The Giffords live on the premises and these ceremonies are typically conducted on the first floor of their home or on the nearby property. Considering that they are Christians and consider marriage to be confined to relationships involving one man and one woman, the two weren’t comfortable hosting McCathy and Erwin’s nuptials.
The couple has apparently had gay staff members and hosted gay events, but were simply not comfortable with a gay wedding taking place on their farm. The ruling judge rejected the couple’s argument that their business entitled them to be able to legally refuse the couple.
Judge Migdalia Pares, who argued that the fact that the owners live on the premises does not mean that the business is private in nature, ruled that Liberty Ridge Farm is a public accommodation as it rents its space and regularly collects fees from the public.
What’s left to go after?
UPDATE: The owners of Rice Creek Hunting and Recreation, which operates a lodge used for weddings in Minnesota, were the subjects of a discrimination complaint made by a gay couple after said owners turned down their request to hold their wedding at the lodge:
The Department of Human Rights investigated and determined there was probable cause of discrimination by the lodge owners due to sexual orientation.
“This is the first public accommodation case for the department related to same-sex marriage, and it serves as a reminder that businesses may not deny services based on a person’s sexual orientation just as they can’t deny services on the basis of race or gender,” Commissioner Kevin Lindsey said.
The owners of the lodge subsequently picked up the full tab for the couple’s wedding, reception and guest accommodations at another location.
The gay marriage law passed by the Minnesota Legislature in 2013 provides specific exemptions for religious entities from taking part in same-sex union, but it doesn’t exempt individuals, businesses and nonprofits from non-discrimination laws based on religious beliefs regarding same-sex marriage.
The Minnesota Family Council, which opposes same-sex marriage, said the government shouldn’t force family businesses to participate in ceremonies that violate their beliefs.
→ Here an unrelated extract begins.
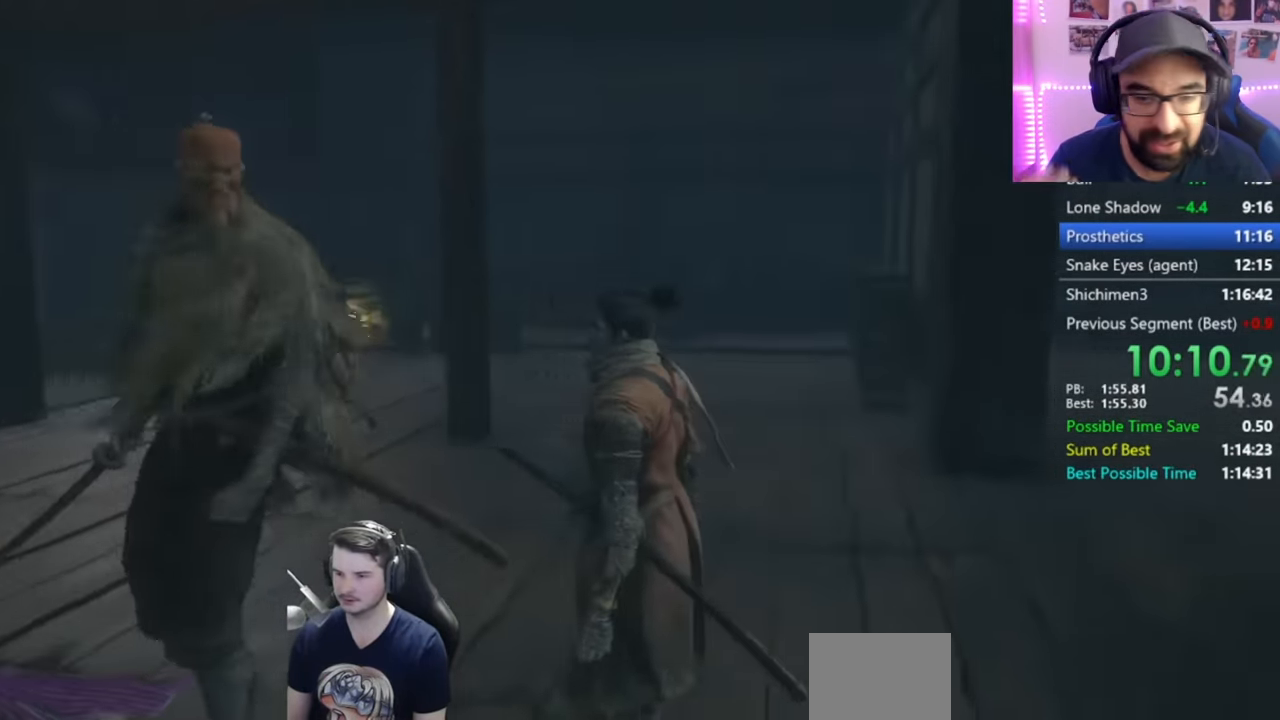
{"buttons": [], "left_stick": "center", "right_stick": "right", "events": [[16, "A", "down"], [83, "A", "up"], [183, "A", "down"], [283, "A", "up"], [350, "A", "down"], [450, "A", "up"]]}
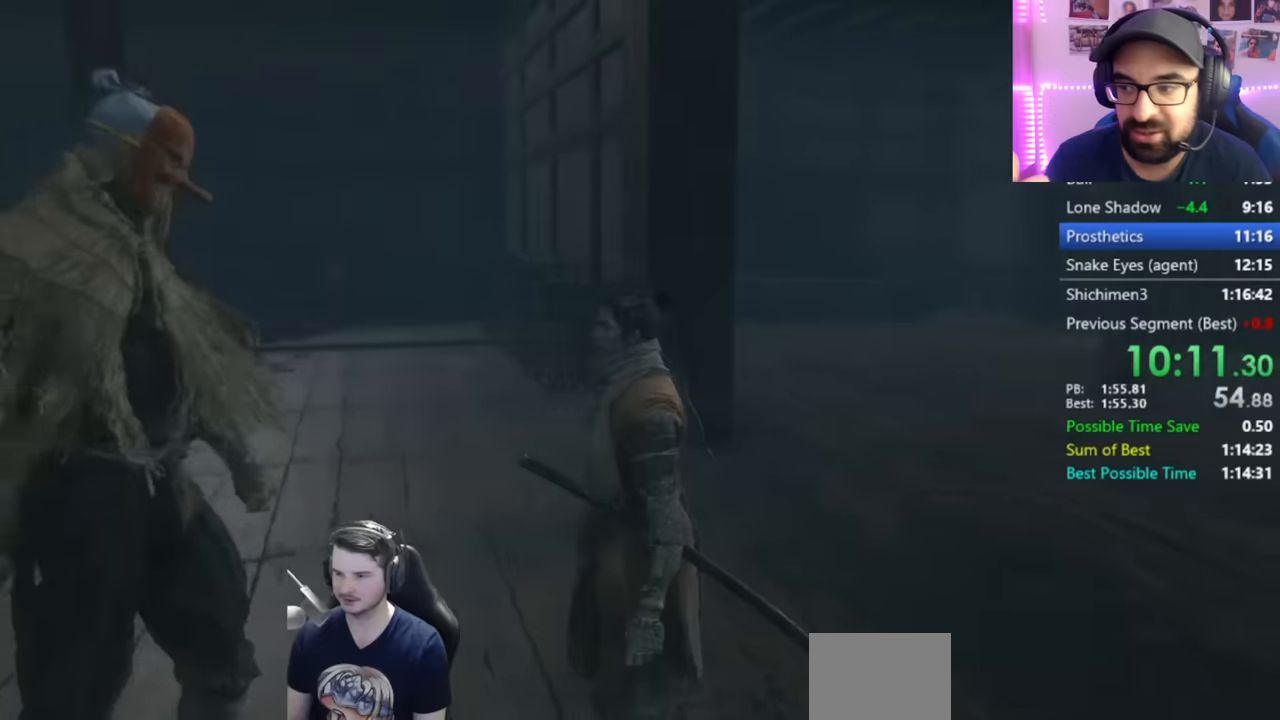
{"buttons": [], "left_stick": "center", "right_stick": "right", "events": [[50, "A", "down"], [150, "A", "up"], [217, "A", "down"], [317, "A", "up"], [417, "A", "down"], [484, "A", "up"]]}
“The Minnesota Human Rights Department’s treatment of Minnesota families is deplorable. They are choosing to enforce the same-sex ‘marriage’ law in an unconstitutional manner, targeting Minnesota business owners and, to top it all off, claiming victory for settling with a hunting preserve owner who should have never had to face a human rights case against him,” Council CEO John Helmberger said in a statement.